05/08/2014

Fonds vautours, drôles d’oiseaux

On les appelle vautours parce que, à l’instar du volatile en question, ils profitent de l’état de faiblesse de leur proie pour fondre sur sa dépouille. Mais si le rapace est utile à l’écosystème, les fonds spéculatifs, qui misent sur la détresse d’un débiteur pour réaliser d’insolentes plus-values en rachetant ses emprunts à des conditions dérisoires avant d’en récupérer le montant intégral du nominal, méritent-ils qu’on les considère identiquement comme des éboueurs naturels du capitalisme ?


Voilà en tout cas ce que pensent les tenants d’une conception «pure» du libéralisme : si des hedge funds tels que l’Elliott Capital Management de Paul Singer ou l’Aurelius Capital Management de Mark Brodsky ont pu racheter à 6% de leur valeur faciale des emprunts argentins dont ils réclament à présent en justice le remboursement à 100% – alors que plus des neuf dixièmes des créanciers de l’Argentine avaient accepté, en 2005 et 2010, de transiger sur un remboursement (qui plus est échelonné dans le temps) d’à peine le tiers de leur mise –, c’est après tout leur droit le plus strict, et l’application on ne peut plus claire des règles du capitalisme. L’Argentine est aussi mal gouvernée aujourd’hui qu’elle l’avait été sous Raul Alfonsin et la bonne demi-douzaine de régimes défaillants que le pays a connus depuis son indépendance en 1816. C’est de ce côté-là, et non de celui des acteurs financiers, qu’il faut chercher les responsabilités.

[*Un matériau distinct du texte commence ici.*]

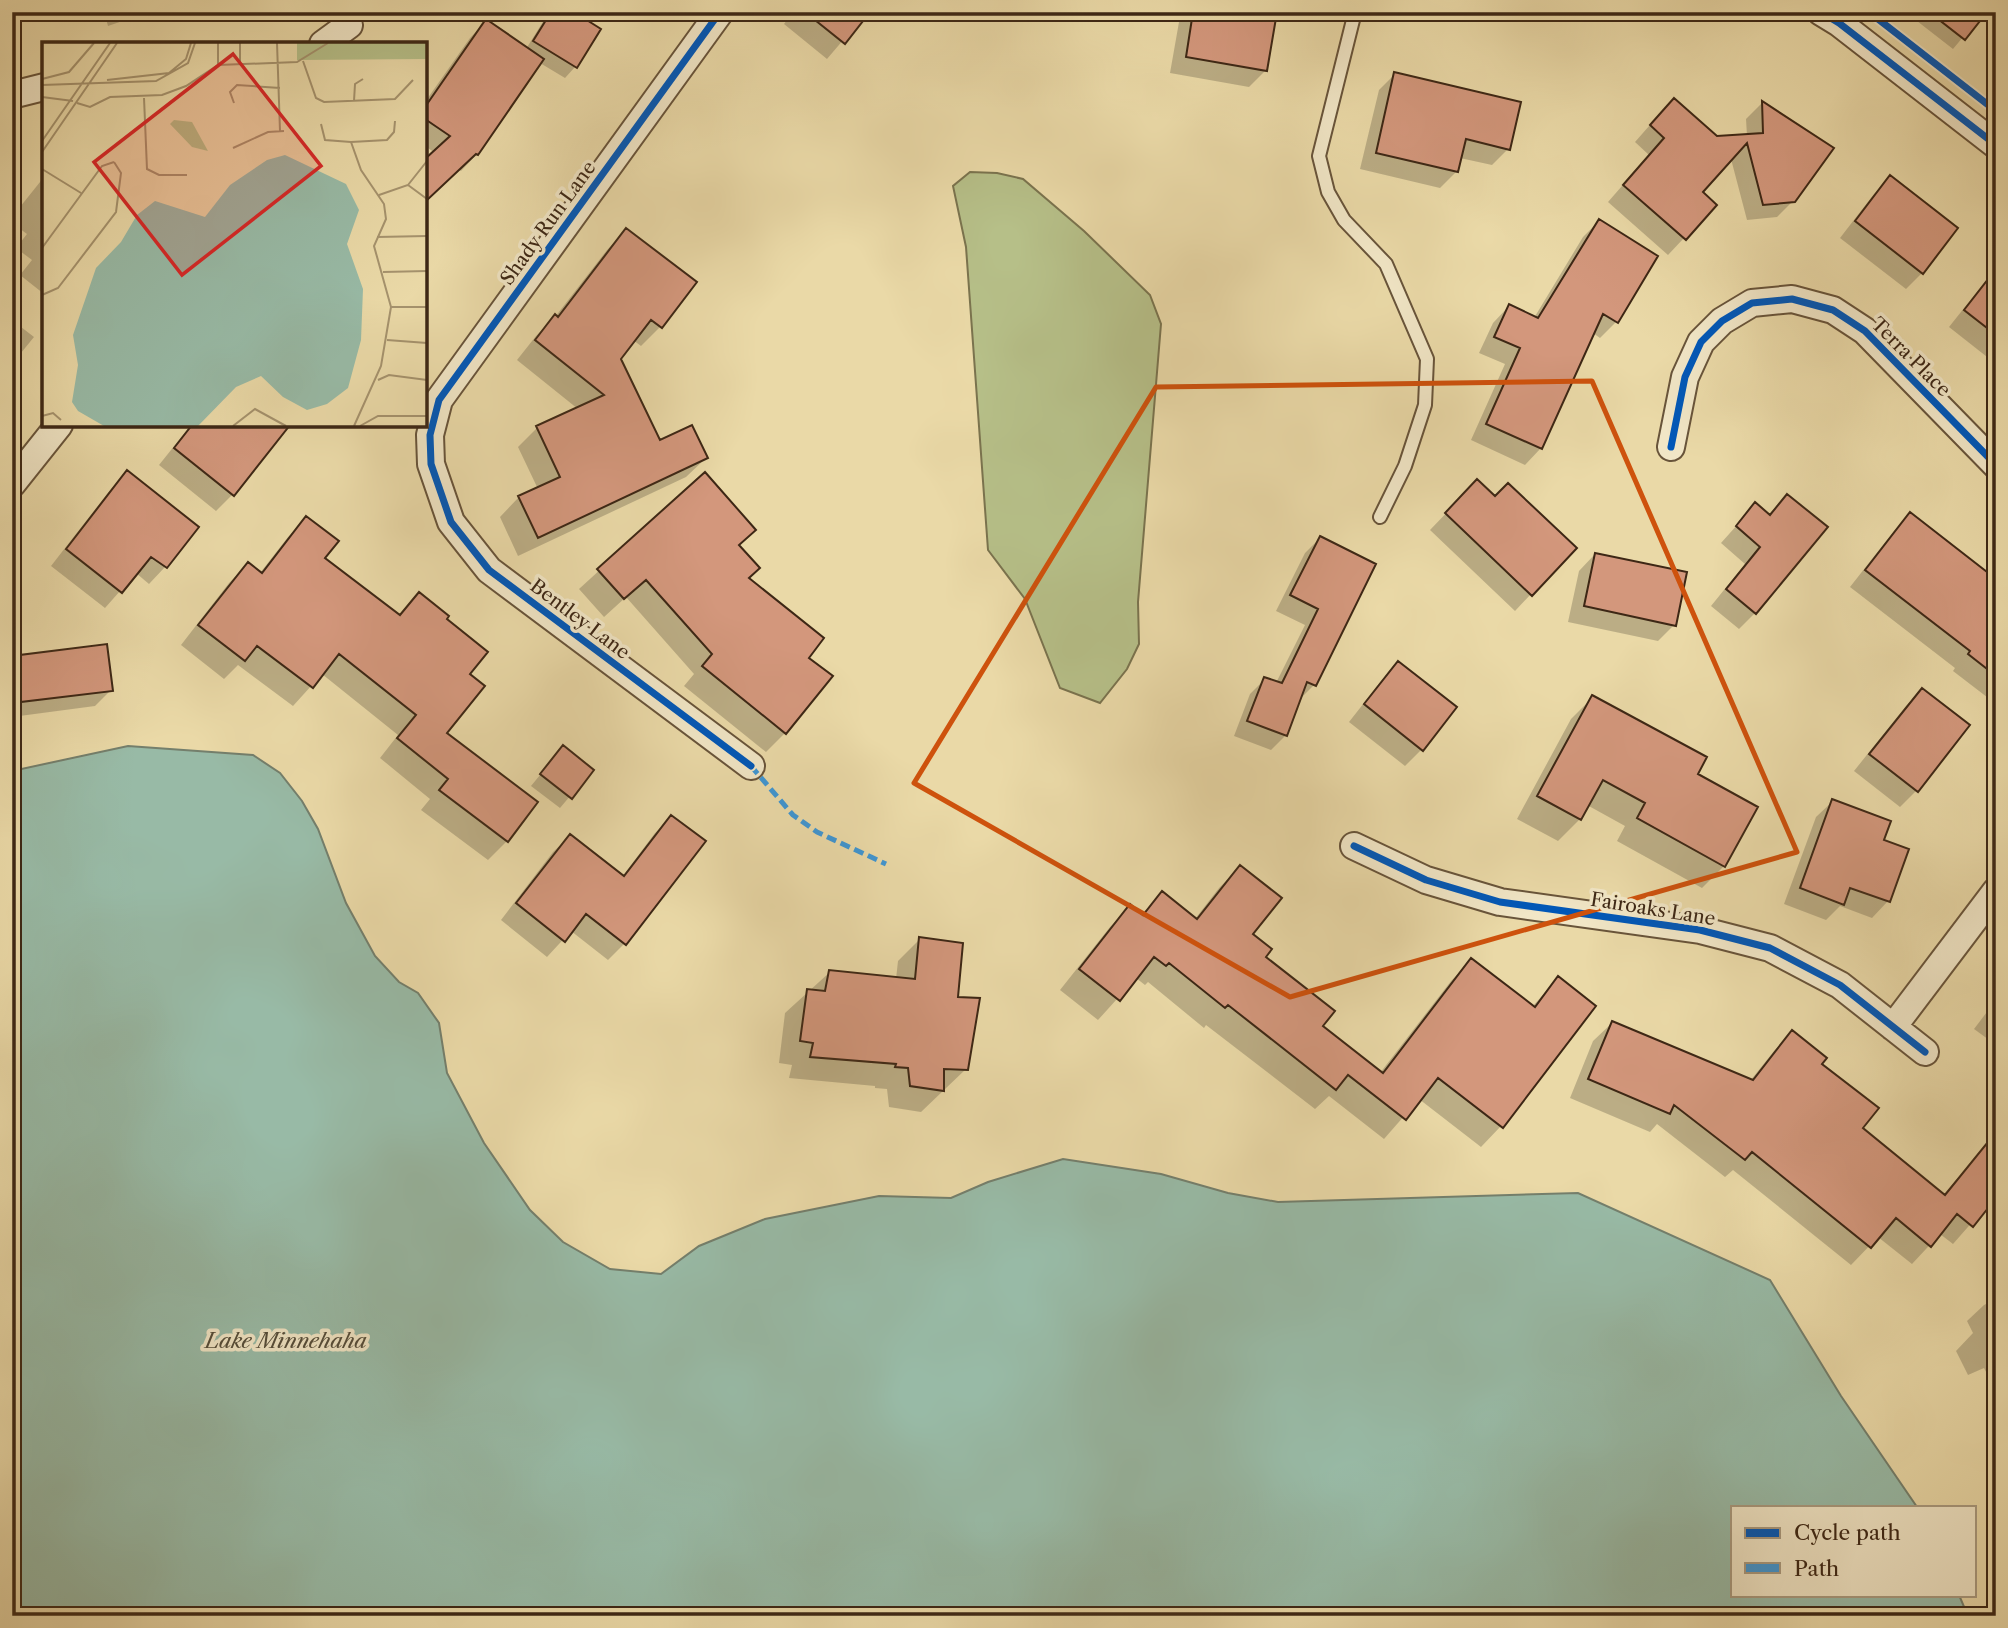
<svg xmlns="http://www.w3.org/2000/svg" width="2008" height="1628" font-family="'Libre Caslon Text',serif">
<rect width="100%" height="100%" fill="#ead9a7"/>
<filter id="stains"><feTurbulence type="fractalNoise" baseFrequency=".00286" numOctaves="4"/><feColorMatrix values="0 0 0 0 .2 0 0 0 0 .09 0 0 0 0 .02 0 0 0 .5 -.17"/></filter>
<radialGradient id="worn" r=".72"><stop offset=".6" stop-color="#630" stop-opacity="0"/><stop offset="1" stop-color="#630" stop-opacity=".3"/></radialGradient>
<path fill="#b6bf88" stroke="#7a734e" stroke-width="2" d="M970 172 997 173 1023 179 1084 231 1150 295 1161 324 1138 602 1139 644 1127 669 1100 703 1060 688 1025 599 988 550 966 247 953 186Z"/>
<path fill="#98baa6" stroke="#747f6c" stroke-width="2" d="M128 746 253 755 280 773 302 801 318 829 346 903 375 956 399 982 418 993 439 1023 447 1073 484 1143 530 1210 563 1242 610 1269 661 1274 699 1246 765 1219 879 1196 951 1198 988 1182 1063 1159 1161 1174 1228 1193 1278 1202 1578 1193 1770 1280 1841 1396 1917 1507H1733V1595H1959L1968 1616H12V771Z"/>
<path fill="#0003" d="M12 12H46L12 23Z
M104 12H149L108 26Z
M549 12H571L599 30 575 67 565 78 540 63 477 154 461 171 425 146V102L470 38 486 21 526 49Z
M793 12H867L827 59 784 24Z
M1189 12H1232L1266 70 1249 87 1170 73 1179 22Z
M1924 12H1984L1953 49 1917 21Z
M1395 74 1508 149 1492 165 1460 158 1457 171 1440 188 1360 169 1379 90Z
M1762 103 1794 200 1777 217 1747 220 1731 159 1701 193 1715 205 1668 255 1608 202 1649 155 1635 142 1657 117 1716 138 1747 136 1746 119Z
M44 177V294L20 275 32 260 16 248 27 234 12 223V217Z
M1891 178 1922 273 1906 289 1840 238 1874 194Z
M1599 221 1616 322 1600 338 1593 333 1541 448 1525 465 1471 440 1505 364 1479 353 1493 323 1509 306 1534 318 1583 237Z
M626 230 695 283 660 327 641 346 633 340 619 359 659 442 706 458 686 477 518 556 500 517 519 497 538 489 518 447 537 428 578 409 517 360 536 336 555 317 607 250Z
M1996 268V364L1949 327Z
M12 320 34 337 12 364Z
M191 425H281L233 494 216 511 159 465Z
M128 473 197 527 165 567 149 584 136 573 105 608 51 566 111 489Z
M705 474 738 546 747 579 806 658 785 733 766 752 684 686 694 674 626 597 604 617 579 589Z
M1477 481 1531 594 1515 611 1430 530Z
M1787 496 1755 613 1739 629 1711 606 1745 564 1721 543 1755 505 1768 515Z
M1910 514 1996 581V704L1953 671 1955 668 1850 587 1894 531Z
M307 518 323 558 398 616 419 594 444 620 467 675 445 734 507 841 488 860 421 810 430 799 380 758 398 735 322 674 293 706 238 665 224 679 181 645 229 583 248 564 260 573 288 537Z
M1320 538 1374 565 1314 685 1298 701 1286 735 1271 750 1234 736 1250 694 1265 679 1276 683 1305 625 1276 611 1305 553Z
M1595 554 1674 625 1658 641 1568 622 1579 571Z
M12 658 111 690 95 706 12 717Z
M1398 663 1422 749 1405 766 1349 722 1382 680Z
M1922 690 1967 725 1916 791 1900 807 1854 771 1906 706Z
M1593 697 1695 775 1724 866 1702 888 1617 841 1625 826 1587 805 1580 819 1558 841 1517 819 1571 719Z
M563 747 592 770 560 808 531 786Z
M1833 801 1882 841 1907 850 1888 901 1872 918 1840 906 1826 920 1784 904 1816 817Z
M672 817 703 842 624 944 608 960 571 931 547 957 501 920 553 852 570 836 622 877 655 833Z
M1240 867 1251 934 1264 957 1321 1027 1380 1073 1451 981 1471 961 1532 1007 1558 978 1501 1126 1481 1147 1419 1099 1384 1139 1329 1096 1315 1109 1206 1025 1204 1028 1148 982 1145 985 1136 978 1098 1020 1060 990 1110 927 1130 907 1141 915 1162 894 1195 919 1219 888Z
M920 939 956 999 966 1069 921 1112 889 1107 887 1089 875 1088V1086L789 1078 792 1065 779 1063 785 1013 830 972 896 979 898 961Z
M1996 1000V1045L1974 1029Z
M1612 1023 1750 1081 1774 1051 1792 1032 1820 1065 1860 1129 1943 1195 1987 1145 1996 1195 1953 1244 1940 1234 1912 1264 1878 1237 1851 1265 1733 1170 1725 1177 1657 1124 1650 1132 1570 1098 1593 1041Z
M1996 1299V1391L1984 1368 1968 1375 1956 1351 1973 1333 1967 1321 1984 1305Z"/>
<path fill="#d3977c" stroke="#3d2715" stroke-width="2" d="M551 12H574L601 29 577 68 533 41Z
M805 12H870L845 44Z
M1193 12H1242L1276 18 1267 71 1186 57Z
M1929 12H1987L1965 40Z
M486 19 544 59 478 155 476 154 425 202V159L450 136 425 119V107Z
M1394 72 1521 102 1510 150 1466 139 1458 172 1376 153Z
M1674 98 1717 136 1763 133 1762 101 1834 148 1795 202 1763 205 1747 143 1703 192 1717 205 1686 240 1623 185 1664 138 1650 125Z
M1890 175 1958 228 1923 274 1855 221Z
M1599 219 1658 256 1618 323 1603 314 1542 449 1486 424 1520 348 1494 337 1509 304 1538 318Z
M626 228 697 282 662 328 651 320 621 359 660 440 692 425 708 458 538 538 518 496 560 477 536 426 604 395 535 340 555 314 558 317Z
M1996 269V335L1964 310Z
M192 425H290L234 496 174 448Z
M127 470 199 527 167 568 151 557 122 593 66 549Z
M705 472 756 530 739 545 760 568 749 578 824 638 809 658 833 676 786 734 702 666 712 654 646 580 624 599 597 569Z
M1477 479 1495 496 1508 483 1577 548 1532 596 1445 513Z
M1787 494 1828 527 1756 614 1726 589 1760 547 1736 526 1755 502 1770 515Z
M1910 512 1996 579V676L1968 654 1970 651 1865 570Z
M306 516 339 541 325 558 400 615 419 592 449 616 447 619 488 652 470 674 485 686 447 733 538 802 508 842 439 790 448 779 397 738 416 715 339 654 313 688 257 646 245 661 198 625 248 562 262 573Z
M1320 536 1376 564 1316 686 1307 682 1287 736 1247 721 1264 677 1282 683 1318 609 1290 595Z
M1595 553 1687 572 1676 626 1584 606Z
M107 644 113 691 12 703V656Z
M1398 661 1457 707 1423 751 1364 704Z
M1922 688 1970 725 1918 792 1869 754Z
M1592 695 1707 757 1698 774 1758 807 1725 867 1637 818 1645 803 1603 780 1581 820 1537 796Z
M563 745 594 770 572 799 540 774Z
M1832 799 1891 821 1884 840 1909 849 1890 902 1850 888 1844 905 1800 888Z
M671 815 706 841 626 945 586 914 565 942 516 903 570 834 624 876Z
M1240 865 1282 898 1253 934 1272 949 1266 957 1335 1011 1323 1026 1383 1073 1471 958 1535 1007 1558 976 1596 1006 1503 1128 1438 1078 1406 1120 1348 1075 1336 1090 1228 1005 1225 1008 1169 963 1166 966 1154 957 1120 1001 1079 969 1130 904 1143 915 1162 891 1197 919Z
M919 937 963 943 958 997 980 998 968 1070 944 1069V1091L910 1086 908 1068 895 1067 896 1064 810 1057 813 1043 800 1041 807 989 825 991 829 970 915 979Z
M1612 1021 1753 1080 1792 1030 1827 1058 1822 1064 1879 1108 1863 1128 1945 1195 1996 1132V1198L1973 1227 1957 1214 1931 1247 1896 1218 1871 1248 1752 1152 1745 1160 1674 1105 1670 1114 1588 1079Z"/>
<g fill="none" stroke-linecap="round" stroke-linejoin="round">
<defs>
<path id="service" d="M1355 12 1319 156 1328 192 1344 220 1386 264 1427 359 1425 405 1405 466 1380 517"/>
<path id="minor" d="M720 12 439 400 430 435 431 464 451 522 489 570 751 766
M1821 12 1839 23 1996 145
M323 44 349 25
M12 95 44 87
M1671 447 1685 377 1701 342 1722 321 1752 303 1792 299 1833 310 1865 331 1996 465
M12 484 59 425
M1354 846 1426 880 1500 902 1700 930 1770 948 1840 985 1925 1052
M1893 1027 1996 891"/>
</defs>
<use href="#service" stroke="#68543a" stroke-width="16"/>
<use href="#minor" stroke="#68543a" stroke-width="30"/>
<use href="#service" stroke="#f1e6c6" stroke-width="12"/>
<use href="#minor" stroke="#f1e6c6" stroke-width="26"/>
<path stroke="#3f96d3" stroke-width="5" stroke-dasharray="10 5" stroke-linecap="butt" d="M751 766 793 815 817 832 886 864"/>
<defs>
<path id="cycleway" d="M720 12 439 400 430 435 431 464 451 522 489 570 751 766
M1821 12 1839 23 1996 145
M1869 12 1996 111
M1671 447 1685 377 1701 342 1722 321 1752 303 1792 299 1833 310 1865 331 1996 465
M1354 846 1426 880 1500 902 1700 930 1770 948 1840 985 1925 1052"/>
</defs>
<use href="#cycleway" stroke="#f1e6c6" stroke-width="11"/>
<use href="#cycleway" stroke="#0057b8" stroke-width="7"/>
</g>
<path fill="none" stroke="#ce520d" stroke-width="5" stroke-linejoin="round" d="M1592 381 1797 852 1290 997 914 783 1156 387Z"/>
<g text-anchor="middle" dominant-baseline="central" stroke-width="7" stroke-linejoin="round" paint-order="stroke">
<g font-size="19" fill="#3d2715" stroke="#f1e6c6">
<text transform="translate(548 223) rotate(-54)">Shady Run Lane</text>
<text transform="translate(1911 357) rotate(45)">Terra Place</text>
<text transform="translate(580 619) rotate(37)">Bentley Lane</text>
<text transform="translate(1653 909) rotate(9)">Fairoaks Lane</text>
</g>
<g font-size="21" font-style="italic" fill="#544c39" stroke="#f1e6c6">
<text x="286" y="1340">Lake Minnehaha</text>
</g>
</g>
<g transform="translate(42 42)">
<rect width="385" height="385" fill="#ead9a7"/>
<path d="M255 1H385V17L255 18ZM132 78 150 80 166 109 150 105 128 82Z" fill="#b6bf88"/>
<path d="M243 113 304 142 317 168 305 202 321 247 319 298 306 346 285 362 265 368 241 355 219 334 194 345 156 384H62L36 369 30 360 36 323 31 293 54 226 79 200 95 173 113 159 163 175 188 143 225 118Z" fill="#98baa6"/>
<path fill="none" stroke="#a5926d" stroke-width="2" d="M198 1V23M235 1 238 89M261 19 274 56 282 60 353 57 371 38M176 23V1M0 37 27 30 52 1M65 38 127 31 144 17 149 1M0 43 114 39 146 21 153 1M0 55 31 59M102 56 105 127 117 133H145M312 59 313 42 321 37M35 61 48 65 68 55 120 53 144 44 176 23 255 20 286 1M192 61 188 50 195 43 238 46M279 82 283 98 309 100 345 98 352 90 353 79M0 99 68 1M309 100 319 128 342 162 344 177 332 204 349 265 339 324 312 384M191 106 226 90 242 89M0 110 75 1M0 127 39 151M366 143 385 157M337 153 366 143 385 119M335 195 385 194M0 206 60 124 72 120M341 230 385 229M0 253 16 246 74 170 79 131 72 120M349 265H385M345 298 385 301M336 338 347 333 385 338M0 374 11 371 19 378M191 384 213 367 244 384M318 384 336 374H385"/>
<path fill="#d62828" fill-opacity="0.15" stroke="#d62828" stroke-width="3.5" d="M191 12 279 124 140 233 52 120Z"/>
<rect width="385" height="385" fill="none" stroke="#3d2715" stroke-width="3.5"/>
</g>
<rect width="2008" height="1628" fill="none" stroke="#ead9a7" stroke-width="42"/>
<rect x="14" y="14" width="1980" height="1600" fill="none" stroke="#3d2715" stroke-width="3.5"/>
<rect x="21" y="21" width="1966" height="1586" fill="none" stroke="#3d2715" stroke-width="2"/>
<rect x="1731" y="1506" width="245" height="91" fill="#f1e6c6" stroke="#a99a7f" stroke-width="2"/>
<rect x="1745" y="1528" width="35" height="10" fill="#0057b8" stroke="#a99a7f" stroke-width="2"/>
<text x="1794" y="1540" font-size="21" fill="#3d2715">Cycle path</text>
<rect x="1745" y="1563" width="35" height="10" fill="#3f96d3" stroke="#a99a7f" stroke-width="2"/>
<text x="1794" y="1576" font-size="21" fill="#3d2715">Path</text>
<rect width="100%" height="100%" filter="url(#stains)"/>
<rect width="100%" height="100%" fill="url(#worn)"/>
</svg>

Il y a toutefois un hic dans ce déni de toute éthique dans le fonctionnement des marchés. Il n’est pas satisfaisant, du point de vue de l’intérêt général, qu’une infime minorité puisse s’appuyer sur le droit formel pour obtenir un traitement outrancièrement privilégié par rapport à la majorité. Une clause des accords de restructuration de la dette argentine prévoit certes qu’aucun groupe de créanciers ne peut être mis au bénéfice de conditions plus favorables que les autres. Mais cette clause, dite RUFO, expire à la fin de l’année, et les fameux fonds spéculatifs ont beau jeu de compter sur cette toute proche échéance.

Sur tous les marchés de biens et services, les règles de concurrence, et l’activité des organes chargés de les appliquer, veillent à ce que le principe d’égalité de traitement soit respecté. Que sur les marchés financiers il n’en aille pas ainsi, et que des vautours puissent réaliser sans effort et pratiquement sans mise de fonds des profits frisant les 1500% quand les souscripteurs des mêmes obligations ayant payé plein pot subissent, eux, une perte de 70%, montre bien qu’une réglementation plus stricte s’impose, non pas pour faire triompher le Bien sur le Mal, mais tout simplement pour empêcher les excès.

Impossible ? Voire. Il ne devrait pas être si difficile, par exemple, d’appliquer sur ces marchés-là la pratique, éprouvée ailleurs, consistant à donner force obligatoire à des accords passés entre contractants représentant une majorité de l’offre et de la demande. On pourrait de même y transposer la bonne vieille notion de «clause de la nation la plus favorisée» qui fut l’un des principes fondateurs du GATT et continue sa vie à l’OMC. La finance, après tout, n’est pas une culture hors sol, mais une activité intrinsèquement liée au reste de la vie économique, aux règles de laquelle il serait logique qu’elle se plie.